Let’s learn about cybersecurity data science, and how it applies in our new normal today? Also, let’s see the structure of data science.
The Cybersecurity Data Science
Data science is the study of the computational process to obtain insight from data. Also, data science is often broken down into three sub-fields:
- data mining
- predictive modeling, and
- descriptive modeling.
So what are these three subs-fields? And how does it connect to cybersecurity?
Let’s find out.
Data Mining is the process of analyzing data with the goal of the following
- extracting patterns
- correlations, and
Data mining is often applied to large volumes of data to predict future outcomes. It is used in cybersecurity to detect abnormal behavior or detect intrusions into computer systems.
Predictive modeling uses statistical methods to model future events. It can be used to predict when equipment will break down in the following:
- when customers will make purchases
- products will fail, and
- when fraud will occur.
It is often used in cybersecurity to predict how likely it is for an attack to occur or predict the likelihood of a cyber-attack.

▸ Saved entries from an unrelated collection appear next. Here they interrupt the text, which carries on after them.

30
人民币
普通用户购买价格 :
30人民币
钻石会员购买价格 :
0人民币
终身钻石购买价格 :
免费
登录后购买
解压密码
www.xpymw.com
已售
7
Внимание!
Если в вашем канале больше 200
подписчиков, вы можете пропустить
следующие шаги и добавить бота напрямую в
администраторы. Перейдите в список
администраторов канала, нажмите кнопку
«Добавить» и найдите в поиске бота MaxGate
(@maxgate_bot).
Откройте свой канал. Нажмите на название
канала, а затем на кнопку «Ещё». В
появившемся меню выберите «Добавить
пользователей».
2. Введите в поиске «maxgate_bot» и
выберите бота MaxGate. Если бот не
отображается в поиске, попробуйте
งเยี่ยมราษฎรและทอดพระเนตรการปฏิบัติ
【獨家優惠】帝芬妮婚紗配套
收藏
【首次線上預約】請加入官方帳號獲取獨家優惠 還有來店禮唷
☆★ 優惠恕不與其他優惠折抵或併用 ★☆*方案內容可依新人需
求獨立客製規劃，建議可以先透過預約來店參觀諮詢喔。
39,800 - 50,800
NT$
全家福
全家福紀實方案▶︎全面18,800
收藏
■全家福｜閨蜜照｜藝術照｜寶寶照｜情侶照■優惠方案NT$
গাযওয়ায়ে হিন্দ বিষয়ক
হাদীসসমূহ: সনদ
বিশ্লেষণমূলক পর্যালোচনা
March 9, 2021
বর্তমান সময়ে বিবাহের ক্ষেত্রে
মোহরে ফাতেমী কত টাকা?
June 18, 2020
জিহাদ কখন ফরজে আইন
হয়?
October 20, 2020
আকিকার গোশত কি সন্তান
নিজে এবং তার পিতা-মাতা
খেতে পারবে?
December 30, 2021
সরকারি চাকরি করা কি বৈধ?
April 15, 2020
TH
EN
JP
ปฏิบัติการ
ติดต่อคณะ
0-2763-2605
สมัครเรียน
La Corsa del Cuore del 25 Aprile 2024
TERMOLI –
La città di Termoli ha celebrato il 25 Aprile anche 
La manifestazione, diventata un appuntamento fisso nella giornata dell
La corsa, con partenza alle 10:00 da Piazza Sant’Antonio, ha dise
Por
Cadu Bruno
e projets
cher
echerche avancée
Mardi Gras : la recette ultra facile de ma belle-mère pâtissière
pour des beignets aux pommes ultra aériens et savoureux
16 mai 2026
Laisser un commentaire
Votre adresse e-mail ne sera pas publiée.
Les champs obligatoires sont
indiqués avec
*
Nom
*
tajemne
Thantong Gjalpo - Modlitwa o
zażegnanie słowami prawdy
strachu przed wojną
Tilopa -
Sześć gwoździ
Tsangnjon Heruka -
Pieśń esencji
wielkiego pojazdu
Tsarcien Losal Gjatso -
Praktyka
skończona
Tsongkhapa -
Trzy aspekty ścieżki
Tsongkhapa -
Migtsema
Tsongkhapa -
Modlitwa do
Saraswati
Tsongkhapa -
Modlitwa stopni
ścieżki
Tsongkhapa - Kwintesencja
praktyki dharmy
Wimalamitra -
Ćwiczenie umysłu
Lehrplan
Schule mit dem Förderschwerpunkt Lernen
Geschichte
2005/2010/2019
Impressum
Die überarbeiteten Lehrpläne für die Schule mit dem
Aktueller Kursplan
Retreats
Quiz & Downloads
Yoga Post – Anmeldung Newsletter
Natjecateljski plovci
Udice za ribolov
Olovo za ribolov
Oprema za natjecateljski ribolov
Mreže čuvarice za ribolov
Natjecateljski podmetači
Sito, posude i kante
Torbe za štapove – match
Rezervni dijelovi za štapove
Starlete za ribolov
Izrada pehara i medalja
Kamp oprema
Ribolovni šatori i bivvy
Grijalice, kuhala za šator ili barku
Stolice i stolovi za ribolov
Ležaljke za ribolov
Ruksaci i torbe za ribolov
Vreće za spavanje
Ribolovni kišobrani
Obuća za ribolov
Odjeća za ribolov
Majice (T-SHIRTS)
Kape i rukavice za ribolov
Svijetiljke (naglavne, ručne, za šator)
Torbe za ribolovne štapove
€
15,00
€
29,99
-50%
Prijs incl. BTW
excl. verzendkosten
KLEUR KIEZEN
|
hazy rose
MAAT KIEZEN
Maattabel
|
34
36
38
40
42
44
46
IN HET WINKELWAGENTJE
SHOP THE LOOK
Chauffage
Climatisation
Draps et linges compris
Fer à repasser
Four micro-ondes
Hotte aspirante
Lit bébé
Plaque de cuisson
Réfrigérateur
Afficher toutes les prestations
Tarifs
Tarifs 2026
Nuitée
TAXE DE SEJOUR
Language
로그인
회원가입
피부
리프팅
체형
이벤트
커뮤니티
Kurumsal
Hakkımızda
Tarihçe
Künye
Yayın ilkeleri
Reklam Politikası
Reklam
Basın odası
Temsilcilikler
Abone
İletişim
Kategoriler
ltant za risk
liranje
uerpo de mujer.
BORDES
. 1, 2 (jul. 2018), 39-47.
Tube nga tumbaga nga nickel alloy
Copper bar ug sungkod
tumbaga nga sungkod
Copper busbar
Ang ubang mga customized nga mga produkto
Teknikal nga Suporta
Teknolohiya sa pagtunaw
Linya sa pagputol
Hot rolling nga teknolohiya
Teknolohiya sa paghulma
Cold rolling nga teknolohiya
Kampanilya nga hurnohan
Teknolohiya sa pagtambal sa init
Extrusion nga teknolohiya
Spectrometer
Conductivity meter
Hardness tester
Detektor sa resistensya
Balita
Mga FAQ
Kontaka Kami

Descriptive modeling produces detailed information about past events. It can be used in cybersecurity to analyze past attacks in order to prevent future attacks. But only after data has been collected.
It is a type of modeling that doesn’t produce predictions about the future; instead, it provides explanations for past actions or events that occurred in the past.
Cybersecurity Data Science Endpoint Detection & Response
Cybersecurity Data Science Endpoint Detection & Response or EDR is a new form of cybersecurity defense. Moreover, it uses data science techniques to detect malware on endpoints far earlier than traditional security solutions
EDR takes advantage of the following:
- artificial intelligence
- machine learning
- user-behavior analytics and other technologies
Moreover, they were once only available in the enterprise network perimeter at the access layer and below. But are now available at the endpoint level due to advances in endpoint security platforms.
Its advantage allows EDR to detect malware earlier than traditional security solutions. Why? Because it can analyze all endpoint data sources.
including the following:
- registry items or any other endpoint resources
So that can be analyzed by artificial intelligence algorithms. EDR deploys this advanced detection capability across all endpoints. Also inside an enterprise network at a fraction of the cost of traditional perimeter security solutions.
Such as the following:
- intrusion prevention systems (IPS)
- anti-virus software and gateways.
Cybersecurity Data Science Machine Learning
Machine learning is a subset of data science. So that uses statistical techniques to build predictive models.
It is used in cybersecurity to enable the following:
Detecting and preventing cyber-attacks.
It detects and prevents cyber-attacks using machine learning algorithms. These algorithms learn from previous cyber-attacks and use the knowledge to detect and prevent future attacks.
Predict future cyber-attacks. It predicts future cyber-attacks by using historical data from past cyber-attacks. The historical data is analyzed to determine how it was performed, by whom, when it occurred, what was done, how it was done, etc.
Also, machine learning algorithms analyze this information. To determine likely attack techniques.